922 F.3d 414
8th Cir.2019Background
- Restaurant Recycling sold processed waste cooking oil (fat product) to New Fashion Pork; the product was contaminated with lasalocid and lascadoil.
- New Fashion Pork sued Restaurant Recycling in Minnesota state court for breach of contract, breach of implied warranties, negligence, strict liability, and fraud, alleging contaminated feed harmed swine.
- Restaurant Recycling sought a declaratory judgment that its insurer, Employer Mutual, had a duty to defend and indemnify under a commercial general liability policy.
- Employer Mutual moved for judgment on the pleadings, invoking the policy’s total pollution exclusion for property damage "which would not have occurred in whole or part but for the . . . dispersal . . . of 'pollutants.'"
- Restaurant Recycling conceded lascadoil is a pollutant but disputed that lasalocid is; Employer Mutual argued lascadoil alone triggers the exclusion.
- The district court granted judgment for Employer Mutual; the Eighth Circuit reviewed de novo and affirmed.
Issues
| Issue | Plaintiff's Argument | Defendant's Argument | Held |
|---|---|---|---|
| Does the policy’s total pollution exclusion bar coverage for New Fashion Pork’s property-damage claims? | Exclusion should not apply because dispersal requires intentionality or because lasalocid is not a pollutant. | Exclusion applies because lascadoil is a pollutant and the complaint alleges damage caused (in part) by dispersal of that pollutant. | Held: Exclusion applies; lascadoil’s presence in the fat and feed constitutes "dispersal" bringing claims within the exclusion. |
| Does "dispersal" require intentional conduct to trigger the exclusion? | Yes; plain meaning implies intentionality and accidental "occurrences" are covered. | No; "dispersal" has an ordinary meaning that includes unintentional spreading; policy language is passive and does not require intent. | Held: "Dispersal" need not be intentional; ordinary meaning covers unintentional spreading (e.g., processing and blending). |
| Must the pollutant be the sole cause of damage to trigger the exclusion? | No explicit sole-cause requirement; argued exclusion shouldn’t apply if other non-pollutant causes exist. | The exclusion applies if damage "would not have occurred in whole or part but for" the pollutant’s dispersal—partial causation suffices. | Held: Partial causation by a pollutant (here lascadoil) is sufficient to trigger the exclusion. |
| Does the policy’s coverage-for-"occurrences" (accidents) limit the exclusion to non-intentional dispersals? | Yes; because intentional dispersal would not be an "occurrence," the exclusion must be limited to intentional acts. | No; insurer can exclude certain types of damage even if policy otherwise covers accidents; limiting exclusion this way renders "dispersal" superfluous. | Held: The presence of an "occurrence" coverage provision does not construe the exclusion to exclude only intentional dispersal; exclusion remains broad. |
Key Cases Cited
- Thach v. Tiger Corp., 609 F.3d 955 (8th Cir. 2010) (standard of review and choice-of-law guidance).

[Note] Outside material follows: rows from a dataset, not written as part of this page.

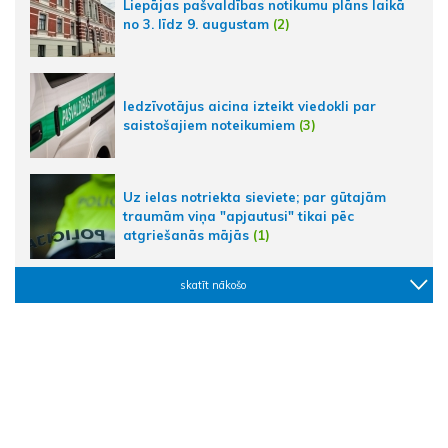
Liepājas pašvaldības notikumu plāns laikā
no 3. līdz 9. augustam
(2)
Iedzīvotājus aicina izteikt viedokli par
saistošajiem noteikumiem
(3)
Uz ielas notriekta sieviete; par gūtajām
traumām viņa "apjautusi" tikai pēc
atgriešanās mājās
(1)
skatīt nākošo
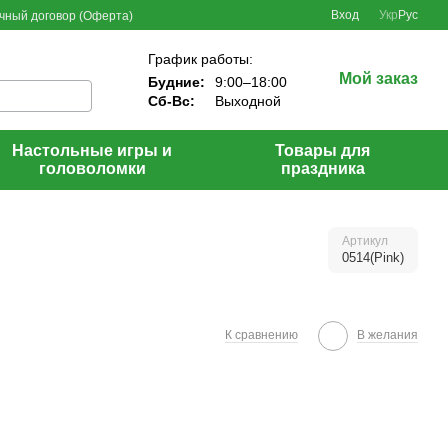
Вход
Укр
Рус
чный договор (Оферта)
График работы:
Мой заказ
Будние:
9:00–18:00
Сб-Вс:
Выходной
Настольные игры и
Товары для
головоломки
праздника
Артикул
0514(Pink)
К сравнению
В желания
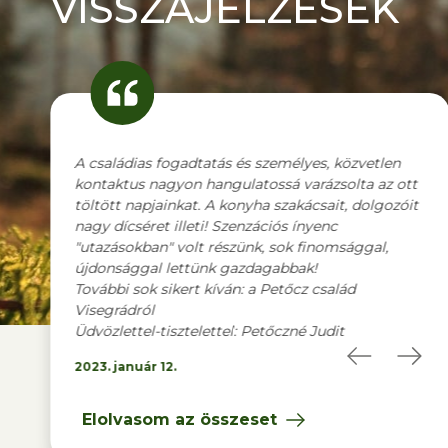
VISSZAJELZÉSEK
zemélyes, közvetlen
Mindennel nagyon meg voltunk elégedve
ssá varázsolta az ott
Köszönet a kedves fogadásért és szíves
 szakácsait, dolgozóit
vendéglátásért.. A környéken sok szép lát
iós ínyenc
van, sokat kirándultunk, sokat fotóztunk.
 sok finomsággal,
Legközelebb ha Szlovéniába szerveznek a 
gabbak!
csoportos utat, azon szívesen részt venné
Petőcz család
További jó munkát, kellemes nyári napoka
vendéget !
őczné Judit
2023. augusztus 4.
Elolvasom az összeset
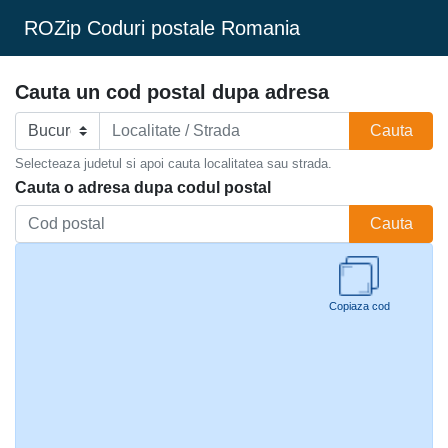
ROZip Coduri postale Romania
Cauta un cod postal dupa adresa
Cauta
Selecteaza judetul si apoi cauta localitatea sau strada.
Cauta o adresa dupa codul postal
Cauta
Copiaza cod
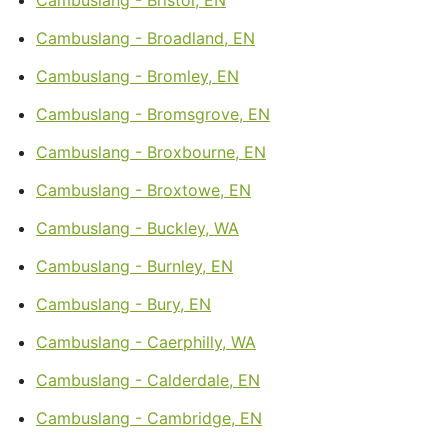
Cambuslang - Broadland, EN
Cambuslang - Bromley, EN
Cambuslang - Bromsgrove, EN
Cambuslang - Broxbourne, EN
Cambuslang - Broxtowe, EN
Cambuslang - Buckley, WA
Cambuslang - Burnley, EN
Cambuslang - Bury, EN
Cambuslang - Caerphilly, WA
Cambuslang - Calderdale, EN
Cambuslang - Cambridge, EN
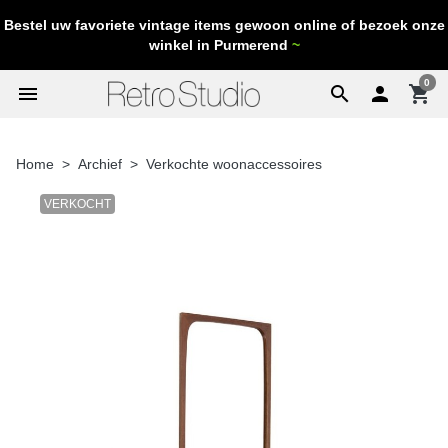
Bestel uw favoriete vintage items gewoon online of bezoek onze
winkel in Purmerend
~
0
menu
search

shopping_cart
Home
Archief
Verkochte woonaccessoires
VERKOCHT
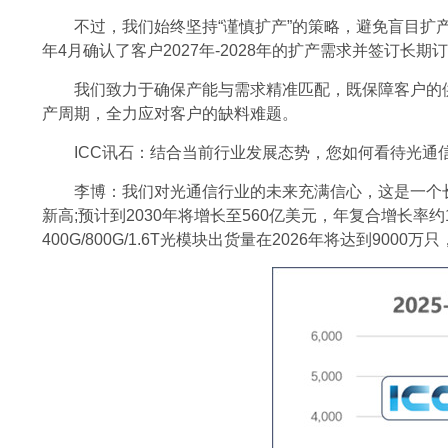
不过，我们始终坚持“谨慎扩产”的策略，避免盲目
年4月确认了客户2027年-2028年的扩产需求并签订
我们致力于确保产能与需求精准匹配，既保障客户的
产周期，全力应对客户的缺料难题。
ICC讯石：结合当前行业发展态势，您如何看待光通
李博：我们对光通信行业的未来充满信心，这是一个长
新高;预计到2030年将增长至560亿美元，年复合增长率
400G/800G/1.6T光模块出货量在2026年将达到90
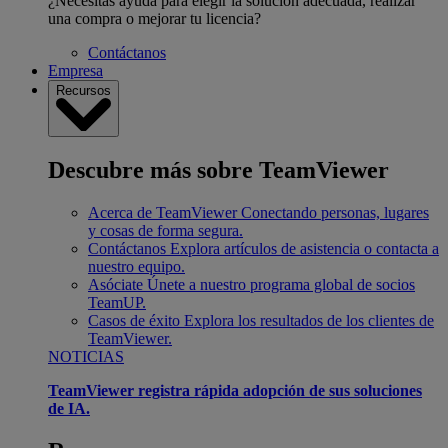
¿Necesitas ayuda para elegir la solución adecuada, realizar
una compra o mejorar tu licencia?
Contáctanos
Empresa
Recursos
Descubre más sobre TeamViewer
Acerca de TeamViewer
Conectando personas, lugares
y cosas de forma segura.
Contáctanos
Explora artículos de asistencia o contacta a
nuestro equipo.
Asóciate
Únete a nuestro programa global de socios
TeamUP.
Casos de éxito
Explora los resultados de los clientes de
TeamViewer.
NOTICIAS
TeamViewer registra rápida adopción de sus soluciones
de IA.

- Midwest Family Mut. Ins. Co. v. Wolters, 831 N.W.2d 628 (Minn. 2013) (insurance policy interpretation follows contract principles).
- Farmers Home Mut. Ins. Co. v. Lill, 332 N.W.2d 635 (Minn. 1983) (ordinary-person standard for policy language).

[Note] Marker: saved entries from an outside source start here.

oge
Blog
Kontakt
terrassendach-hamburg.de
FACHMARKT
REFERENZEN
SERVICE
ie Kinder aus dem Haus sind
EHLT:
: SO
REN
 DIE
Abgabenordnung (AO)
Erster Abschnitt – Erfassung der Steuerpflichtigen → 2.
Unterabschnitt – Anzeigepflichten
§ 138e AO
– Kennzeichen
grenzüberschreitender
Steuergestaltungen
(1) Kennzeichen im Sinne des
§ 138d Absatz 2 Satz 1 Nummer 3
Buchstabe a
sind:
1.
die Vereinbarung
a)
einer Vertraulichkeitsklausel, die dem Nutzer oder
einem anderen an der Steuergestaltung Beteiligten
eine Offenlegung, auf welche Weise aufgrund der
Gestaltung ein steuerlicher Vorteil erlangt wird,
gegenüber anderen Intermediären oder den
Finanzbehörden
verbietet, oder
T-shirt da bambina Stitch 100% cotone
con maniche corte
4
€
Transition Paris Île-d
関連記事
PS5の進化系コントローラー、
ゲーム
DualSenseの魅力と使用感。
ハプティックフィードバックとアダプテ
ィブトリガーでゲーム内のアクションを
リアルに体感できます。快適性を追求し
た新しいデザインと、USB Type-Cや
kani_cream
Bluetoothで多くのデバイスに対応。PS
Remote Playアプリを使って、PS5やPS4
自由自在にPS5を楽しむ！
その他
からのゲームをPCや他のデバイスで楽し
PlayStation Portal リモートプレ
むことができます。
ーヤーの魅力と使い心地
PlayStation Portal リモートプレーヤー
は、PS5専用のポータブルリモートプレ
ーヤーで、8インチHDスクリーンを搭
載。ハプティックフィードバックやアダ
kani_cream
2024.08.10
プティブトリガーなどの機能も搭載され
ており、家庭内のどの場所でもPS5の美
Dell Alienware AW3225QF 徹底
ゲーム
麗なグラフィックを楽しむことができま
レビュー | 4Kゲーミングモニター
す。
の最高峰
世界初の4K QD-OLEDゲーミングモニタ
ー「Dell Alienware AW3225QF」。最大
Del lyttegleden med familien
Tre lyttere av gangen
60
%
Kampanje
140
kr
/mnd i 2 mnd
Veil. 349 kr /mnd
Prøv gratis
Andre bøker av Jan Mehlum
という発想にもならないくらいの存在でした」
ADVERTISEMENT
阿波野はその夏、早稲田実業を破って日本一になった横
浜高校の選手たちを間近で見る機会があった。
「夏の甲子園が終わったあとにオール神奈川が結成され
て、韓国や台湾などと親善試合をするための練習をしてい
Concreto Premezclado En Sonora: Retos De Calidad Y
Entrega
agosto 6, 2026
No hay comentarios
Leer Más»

- Meadowbrook, Inc. v. Tower Ins. Co., 559 N.W.2d 411 (Minn. 1997) (duty to defend comparison of complaint to policy language; duty broader than indemnify).
- Transcon. Ins. Co. v. W.G. Samuels Co., 370 F.3d 755 (8th Cir. 2004) (appellate court may affirm on any ground raised below).

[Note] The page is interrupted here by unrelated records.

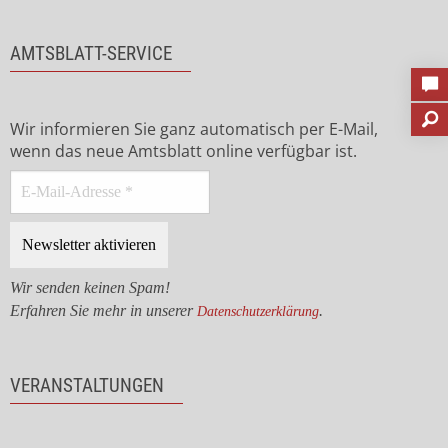
AMTSBLATT-SERVICE
Wir informieren Sie ganz automatisch per E-Mail,
wenn das neue Amtsblatt online verfügbar ist.
Wir senden keinen Spam!
Erfahren Sie mehr in unserer
.
Datenschutzerklärung
VERANSTALTUNGEN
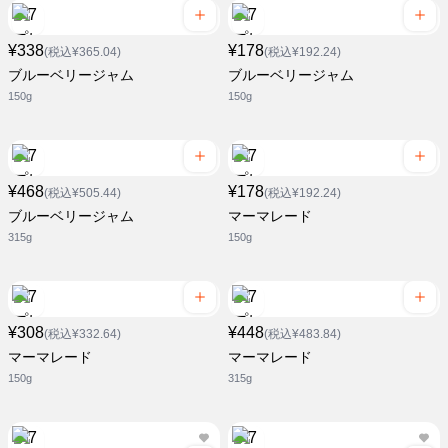
¥338
¥178
(税込¥365.04)
(税込¥192.24)
ブルーベリージャム
ブルーベリージャム
150g
150g
¥468
¥178
(税込¥505.44)
(税込¥192.24)
ブルーベリージャム
マーマレード
315g
150g
¥308
¥448
(税込¥332.64)
(税込¥483.84)
マーマレード
マーマレード
150g
315g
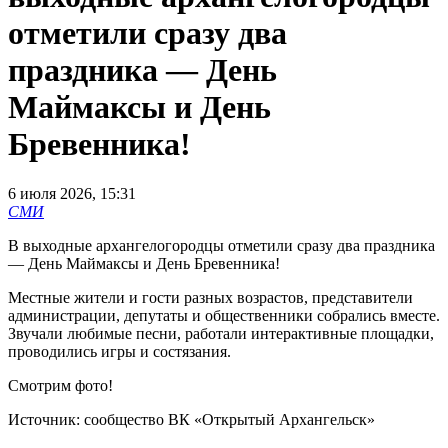
отметили сразу два
праздника — День
Маймаксы и День
Бревенника!
6 июля 2026, 15:31
СМИ
В выходные архангелогородцы отметили сразу два праздника
— День Маймаксы и День Бревенника!
Местные жители и гости разных возрастов, представители
администрации, депутаты и общественники собрались вместе.
Звучали любимые песни, работали интерактивные площадки,
проводились игры и состязания.
Смотрим фото!
Источник: сообщество ВК «Открытый Архангельск»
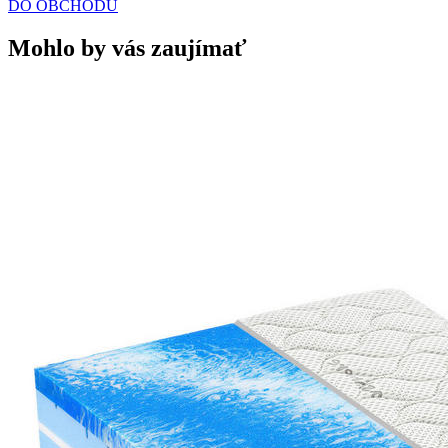
DO OBCHODU
Mohlo by vás zaujímať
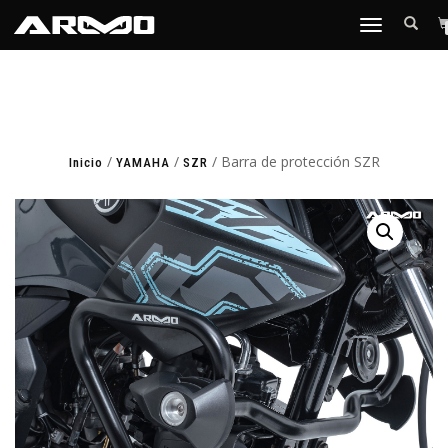
TOGGLE
NAVIGATION
/
/
/ Barra de protección SZR
Inicio
YAMAHA
SZR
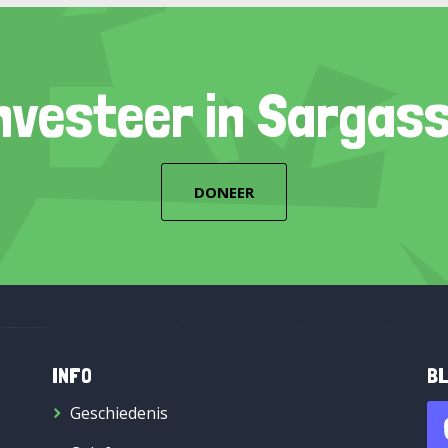
nvesteer in Sargas
DONEER
INFO
BL
Geschiedenis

- Auto-Owners Ins. Co. v. Hanson, 588 N.W.2d 777 (Minn. Ct. App. 1999) (nontechnical/plain-meaning approach to pollution exclusions; unintentional chipping of lead paint qualified as dispersal).
- MacKinnon v. Truck Ins. Exch., 73 P.3d 1205 (Cal. 2003) (authority advanced by insured for requiring intent for dispersal exclusion to apply).